**AVAILABLE DATA:**
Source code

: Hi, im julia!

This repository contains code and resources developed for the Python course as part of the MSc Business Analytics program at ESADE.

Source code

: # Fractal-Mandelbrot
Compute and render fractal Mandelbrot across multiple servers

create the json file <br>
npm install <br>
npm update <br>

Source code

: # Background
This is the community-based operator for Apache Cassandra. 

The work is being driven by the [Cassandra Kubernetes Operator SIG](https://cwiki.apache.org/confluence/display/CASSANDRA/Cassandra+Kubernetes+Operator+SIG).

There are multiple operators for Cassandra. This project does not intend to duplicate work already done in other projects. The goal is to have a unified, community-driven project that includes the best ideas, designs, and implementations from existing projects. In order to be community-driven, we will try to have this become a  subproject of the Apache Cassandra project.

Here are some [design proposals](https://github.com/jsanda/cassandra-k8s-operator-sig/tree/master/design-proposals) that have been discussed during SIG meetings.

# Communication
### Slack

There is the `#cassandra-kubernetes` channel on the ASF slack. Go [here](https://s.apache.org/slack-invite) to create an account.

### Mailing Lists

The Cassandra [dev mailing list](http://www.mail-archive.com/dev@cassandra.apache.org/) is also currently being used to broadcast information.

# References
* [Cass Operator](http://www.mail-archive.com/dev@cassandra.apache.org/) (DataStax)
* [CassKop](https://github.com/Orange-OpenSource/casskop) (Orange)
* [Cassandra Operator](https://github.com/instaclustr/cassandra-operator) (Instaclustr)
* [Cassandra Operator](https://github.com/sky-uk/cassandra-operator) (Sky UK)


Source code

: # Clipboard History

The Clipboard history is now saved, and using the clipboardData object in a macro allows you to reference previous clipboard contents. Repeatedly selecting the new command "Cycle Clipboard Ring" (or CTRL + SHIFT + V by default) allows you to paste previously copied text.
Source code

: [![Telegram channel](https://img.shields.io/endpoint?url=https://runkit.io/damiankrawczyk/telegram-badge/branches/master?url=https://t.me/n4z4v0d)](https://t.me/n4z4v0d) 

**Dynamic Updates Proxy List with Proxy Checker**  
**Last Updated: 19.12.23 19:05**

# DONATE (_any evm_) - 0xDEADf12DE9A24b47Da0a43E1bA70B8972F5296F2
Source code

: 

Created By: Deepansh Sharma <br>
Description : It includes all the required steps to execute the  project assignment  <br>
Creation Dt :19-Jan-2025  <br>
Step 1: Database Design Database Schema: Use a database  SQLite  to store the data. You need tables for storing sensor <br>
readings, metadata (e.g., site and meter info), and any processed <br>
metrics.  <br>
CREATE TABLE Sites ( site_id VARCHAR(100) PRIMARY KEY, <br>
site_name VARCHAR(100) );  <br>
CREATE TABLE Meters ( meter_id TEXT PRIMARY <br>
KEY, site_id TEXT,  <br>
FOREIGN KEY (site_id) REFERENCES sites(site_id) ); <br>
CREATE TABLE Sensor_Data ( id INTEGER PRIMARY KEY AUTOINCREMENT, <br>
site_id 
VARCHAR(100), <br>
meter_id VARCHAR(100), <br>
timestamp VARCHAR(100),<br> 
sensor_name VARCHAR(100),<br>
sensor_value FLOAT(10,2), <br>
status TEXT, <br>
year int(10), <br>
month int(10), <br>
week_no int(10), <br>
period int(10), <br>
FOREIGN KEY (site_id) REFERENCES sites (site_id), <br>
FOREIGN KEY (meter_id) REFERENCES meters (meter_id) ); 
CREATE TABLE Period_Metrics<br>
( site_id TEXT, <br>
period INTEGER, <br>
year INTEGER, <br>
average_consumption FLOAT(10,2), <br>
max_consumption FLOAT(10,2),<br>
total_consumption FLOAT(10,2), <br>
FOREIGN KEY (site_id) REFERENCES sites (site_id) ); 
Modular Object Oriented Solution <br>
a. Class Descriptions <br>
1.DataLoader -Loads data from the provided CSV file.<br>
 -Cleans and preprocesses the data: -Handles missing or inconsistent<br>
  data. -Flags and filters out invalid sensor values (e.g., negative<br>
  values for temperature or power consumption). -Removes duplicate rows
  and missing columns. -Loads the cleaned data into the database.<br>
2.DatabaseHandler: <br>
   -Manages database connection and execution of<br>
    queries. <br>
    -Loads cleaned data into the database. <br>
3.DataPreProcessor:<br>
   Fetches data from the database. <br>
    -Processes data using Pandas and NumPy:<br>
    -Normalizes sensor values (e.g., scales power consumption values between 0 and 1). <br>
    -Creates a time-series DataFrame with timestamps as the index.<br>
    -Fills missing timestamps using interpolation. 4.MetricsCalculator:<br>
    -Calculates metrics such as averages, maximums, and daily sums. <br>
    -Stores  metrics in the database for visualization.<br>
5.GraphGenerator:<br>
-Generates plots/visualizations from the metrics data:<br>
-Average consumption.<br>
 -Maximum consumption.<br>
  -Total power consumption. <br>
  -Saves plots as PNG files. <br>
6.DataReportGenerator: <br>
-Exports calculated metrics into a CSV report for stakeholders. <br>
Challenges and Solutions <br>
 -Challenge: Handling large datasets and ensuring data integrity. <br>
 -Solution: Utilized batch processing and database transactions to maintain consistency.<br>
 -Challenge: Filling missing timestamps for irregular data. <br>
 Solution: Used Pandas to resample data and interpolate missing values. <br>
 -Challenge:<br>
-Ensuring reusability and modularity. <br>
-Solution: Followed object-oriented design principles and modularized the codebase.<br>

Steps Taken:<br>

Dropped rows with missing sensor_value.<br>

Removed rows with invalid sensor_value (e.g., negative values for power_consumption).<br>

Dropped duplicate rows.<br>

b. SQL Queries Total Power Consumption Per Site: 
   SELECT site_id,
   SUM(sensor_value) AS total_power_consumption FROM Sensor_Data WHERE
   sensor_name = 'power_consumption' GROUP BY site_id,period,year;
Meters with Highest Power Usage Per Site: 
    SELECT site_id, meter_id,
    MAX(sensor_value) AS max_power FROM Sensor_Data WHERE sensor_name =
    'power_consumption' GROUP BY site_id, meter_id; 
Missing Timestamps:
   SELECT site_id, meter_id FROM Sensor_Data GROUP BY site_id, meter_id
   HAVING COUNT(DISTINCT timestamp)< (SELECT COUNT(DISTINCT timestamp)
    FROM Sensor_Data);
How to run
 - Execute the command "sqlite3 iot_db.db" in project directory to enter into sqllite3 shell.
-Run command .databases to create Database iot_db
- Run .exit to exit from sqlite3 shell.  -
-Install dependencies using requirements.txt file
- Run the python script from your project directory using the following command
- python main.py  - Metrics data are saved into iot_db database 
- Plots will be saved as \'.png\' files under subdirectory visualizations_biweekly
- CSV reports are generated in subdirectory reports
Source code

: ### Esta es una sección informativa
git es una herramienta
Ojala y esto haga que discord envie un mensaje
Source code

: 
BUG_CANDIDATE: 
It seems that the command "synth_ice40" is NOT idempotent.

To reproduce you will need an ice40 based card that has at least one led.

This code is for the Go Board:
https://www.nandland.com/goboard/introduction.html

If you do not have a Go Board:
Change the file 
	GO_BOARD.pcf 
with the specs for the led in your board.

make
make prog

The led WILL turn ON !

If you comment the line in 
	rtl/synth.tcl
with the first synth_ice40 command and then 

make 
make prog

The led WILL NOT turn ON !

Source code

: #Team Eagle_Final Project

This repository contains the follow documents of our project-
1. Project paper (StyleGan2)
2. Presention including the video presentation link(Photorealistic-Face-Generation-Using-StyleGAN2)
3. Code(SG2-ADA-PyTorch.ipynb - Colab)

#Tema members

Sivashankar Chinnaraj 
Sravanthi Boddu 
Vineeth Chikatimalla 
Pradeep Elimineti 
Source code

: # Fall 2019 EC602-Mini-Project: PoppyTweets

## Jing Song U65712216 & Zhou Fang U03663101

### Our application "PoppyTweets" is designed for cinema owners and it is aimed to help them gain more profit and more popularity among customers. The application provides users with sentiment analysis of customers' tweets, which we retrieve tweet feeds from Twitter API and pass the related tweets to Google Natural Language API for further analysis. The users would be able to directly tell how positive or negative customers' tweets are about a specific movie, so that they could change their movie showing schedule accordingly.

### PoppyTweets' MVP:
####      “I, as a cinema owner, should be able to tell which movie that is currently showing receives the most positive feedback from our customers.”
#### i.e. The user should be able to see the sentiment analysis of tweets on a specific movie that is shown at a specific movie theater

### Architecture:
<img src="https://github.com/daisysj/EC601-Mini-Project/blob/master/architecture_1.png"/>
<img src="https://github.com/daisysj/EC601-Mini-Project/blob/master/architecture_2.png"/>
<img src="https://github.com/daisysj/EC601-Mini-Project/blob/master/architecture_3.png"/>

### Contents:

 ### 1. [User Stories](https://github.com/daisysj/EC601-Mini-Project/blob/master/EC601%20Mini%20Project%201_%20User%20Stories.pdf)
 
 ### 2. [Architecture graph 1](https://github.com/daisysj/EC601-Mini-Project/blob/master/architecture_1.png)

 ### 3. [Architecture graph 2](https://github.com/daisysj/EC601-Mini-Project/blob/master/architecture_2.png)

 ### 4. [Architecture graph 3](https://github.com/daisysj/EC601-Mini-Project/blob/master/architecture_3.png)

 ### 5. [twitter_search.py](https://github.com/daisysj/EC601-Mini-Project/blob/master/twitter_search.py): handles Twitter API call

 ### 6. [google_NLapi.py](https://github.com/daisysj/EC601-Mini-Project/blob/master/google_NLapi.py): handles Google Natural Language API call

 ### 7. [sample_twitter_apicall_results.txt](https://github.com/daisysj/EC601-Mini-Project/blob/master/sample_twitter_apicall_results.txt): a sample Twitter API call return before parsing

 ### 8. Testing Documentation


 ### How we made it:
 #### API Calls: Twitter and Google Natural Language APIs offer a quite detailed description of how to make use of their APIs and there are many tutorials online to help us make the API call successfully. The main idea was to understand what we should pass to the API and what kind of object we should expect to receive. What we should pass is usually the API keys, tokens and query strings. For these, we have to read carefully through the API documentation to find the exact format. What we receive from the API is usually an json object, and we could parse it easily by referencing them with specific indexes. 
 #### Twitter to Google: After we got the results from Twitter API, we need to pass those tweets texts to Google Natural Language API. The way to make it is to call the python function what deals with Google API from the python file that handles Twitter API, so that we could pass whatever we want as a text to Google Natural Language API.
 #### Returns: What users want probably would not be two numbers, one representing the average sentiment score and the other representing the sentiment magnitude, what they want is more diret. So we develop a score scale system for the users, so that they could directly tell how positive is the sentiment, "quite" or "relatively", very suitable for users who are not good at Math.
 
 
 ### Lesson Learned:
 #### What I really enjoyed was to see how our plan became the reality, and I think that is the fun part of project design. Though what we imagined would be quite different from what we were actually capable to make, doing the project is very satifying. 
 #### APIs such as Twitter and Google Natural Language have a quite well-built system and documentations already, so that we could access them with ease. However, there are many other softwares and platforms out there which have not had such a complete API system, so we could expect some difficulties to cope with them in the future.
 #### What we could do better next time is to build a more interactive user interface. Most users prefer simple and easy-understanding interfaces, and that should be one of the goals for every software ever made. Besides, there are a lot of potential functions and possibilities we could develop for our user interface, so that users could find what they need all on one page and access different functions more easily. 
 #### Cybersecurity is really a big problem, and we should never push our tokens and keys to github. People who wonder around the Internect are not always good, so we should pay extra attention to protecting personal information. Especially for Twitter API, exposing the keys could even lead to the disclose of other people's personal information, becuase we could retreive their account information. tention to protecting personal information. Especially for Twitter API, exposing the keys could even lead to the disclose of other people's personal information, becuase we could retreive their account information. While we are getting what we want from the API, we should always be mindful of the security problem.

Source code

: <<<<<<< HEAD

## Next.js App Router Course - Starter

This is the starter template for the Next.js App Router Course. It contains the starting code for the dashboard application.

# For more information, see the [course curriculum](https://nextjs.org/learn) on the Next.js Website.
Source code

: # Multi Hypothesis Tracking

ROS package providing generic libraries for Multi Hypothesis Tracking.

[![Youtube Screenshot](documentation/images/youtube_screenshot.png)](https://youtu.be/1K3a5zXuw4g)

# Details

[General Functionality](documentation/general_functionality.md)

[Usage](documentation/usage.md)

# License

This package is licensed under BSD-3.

**EXERCISE PROMPT:**
Copy everything from the line containing "# For more information, see" down to the end of the rows, reproducing each line without any change.

**SOLUTION TO THE EXERCISE:**
# For more information, see the [course curriculum](https://nextjs.org/learn) on the Next.js Website.
Source code

: # Multi Hypothesis Tracking

ROS package providing generic libraries for Multi Hypothesis Tracking.

[![Youtube Screenshot](documentation/images/youtube_screenshot.png)](https://youtu.be/1K3a5zXuw4g)

# Details

[General Functionality](documentation/general_functionality.md)

[Usage](documentation/usage.md)

# License

This package is licensed under BSD-3.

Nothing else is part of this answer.